In fact, according to a report by the Observer, the UK government is planning to fly in the corona vaccine recently approved in the country by Mainz company Biontech and its US partner Pfizer with military jets. This is to prevent the desired remedy from falling victim to the dreaded traffic chaos. Traffic congestion is also expected with a deal, because additional formalities arise without customs duties.
Former British Prime Minister Gordon Brown warned Boris Johnson against negotiating. “We would start an economic war with Europe that would cost us a lot,” the Labor politician said in the Sky News interview. In this case too, there is little chance of a trade pact with the US. “So Boris Johnson would end up as the most isolated peacetime prime minister with no friends in the world,” said Brown.
The Chair of the Christian Democrats in the European Parliament, Manfred Weber, warned Johnson against a no-deal. “He would be sinning against the future of his country if he doesn’t honor an agreement,” Weber told Funke media group newspapers.

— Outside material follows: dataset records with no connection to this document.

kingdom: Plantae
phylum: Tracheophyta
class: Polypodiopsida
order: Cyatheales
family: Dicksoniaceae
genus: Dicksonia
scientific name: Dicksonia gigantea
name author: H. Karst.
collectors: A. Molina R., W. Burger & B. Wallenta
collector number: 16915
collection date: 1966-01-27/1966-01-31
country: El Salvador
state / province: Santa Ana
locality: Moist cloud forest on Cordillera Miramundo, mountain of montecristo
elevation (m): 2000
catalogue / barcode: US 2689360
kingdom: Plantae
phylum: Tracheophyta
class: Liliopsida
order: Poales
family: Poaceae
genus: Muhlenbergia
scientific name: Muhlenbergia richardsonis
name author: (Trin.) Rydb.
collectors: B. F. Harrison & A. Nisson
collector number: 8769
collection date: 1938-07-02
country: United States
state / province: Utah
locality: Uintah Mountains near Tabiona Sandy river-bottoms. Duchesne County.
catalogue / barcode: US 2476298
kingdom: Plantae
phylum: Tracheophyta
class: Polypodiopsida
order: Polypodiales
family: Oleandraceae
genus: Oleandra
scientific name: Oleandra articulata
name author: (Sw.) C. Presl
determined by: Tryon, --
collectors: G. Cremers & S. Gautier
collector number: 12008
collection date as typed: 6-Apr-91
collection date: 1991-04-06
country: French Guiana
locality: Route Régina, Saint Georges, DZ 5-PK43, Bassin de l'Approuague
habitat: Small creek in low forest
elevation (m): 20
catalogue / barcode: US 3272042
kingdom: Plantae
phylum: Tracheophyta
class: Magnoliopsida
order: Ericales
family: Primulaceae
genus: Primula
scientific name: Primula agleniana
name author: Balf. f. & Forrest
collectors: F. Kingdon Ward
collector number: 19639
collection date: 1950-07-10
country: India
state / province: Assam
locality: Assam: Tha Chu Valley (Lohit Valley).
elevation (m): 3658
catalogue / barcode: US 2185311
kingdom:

There are still three main issues to be contested: a level playing field, fishing and the tools used to penalize violations of the planned agreement. The conditions of competition – the keyword is a level playing field – include environmental, social and aid standards. Britain would like to have as few EU directives as possible – for Johnson this is a matter of sovereignty. However, the EU wants to avoid competitive advantages for UK businesses from regular dumping, especially since the desired trade agreement would allow UK goods to enter the EU market unpaid and without quantity restrictions.
The second major problem, fishing, is the amount of EU fishermen allowed to catch in UK waters. According to insiders, quotas and a clause to revise the regulation after a certain period – a so-called revision clause – are under discussion. Environment and Agriculture Minister George Eustice accused the EU of “grotesque” demands on Sky News on Sunday.
The subject of fishing is of great political importance, especially for France. “If there is an agreement, we will evaluate and analyze the text,” said French Secretary of State for Europe, Clément Beaune, of the Sunday newspaper “Le Journal Du Dimanche”. “However, if the agreement is not good and does not meet our interests, especially the interests of fishermen, we, France, like any other Member State, can veto.” President Emmanuel Macron had previously threatened the veto.
British government officials dismissed progress reports on the fisheries late Sunday evening. “There has been no breakthrough in fish. Nothing new has been achieved today, ”said a British government official. Several UK media had previously reported such progress, citing EU sources.
The talks were in a “very difficult state,” Eustice told the BBC on Sunday. “I think we are in the last days when it will be decided whether an agreement can be reached”.
Preparing for the no-deal case appears to be much higher on the list of priorities for the UK than the negotiating partners in Brussels to vote peacefully: your planned internal market law should be further explosive on Monday as parts of it would undermine already valid EU exit deal . The EU is outraged by the planned breach of contract and has taken legal action. But London will not be deterred and wants to bring the law – after a defeat in the upper house – back to the lower house on Monday with the controversial clauses. “These clauses are very important – especially if we leave the EU without a deal,” stressed Eustice.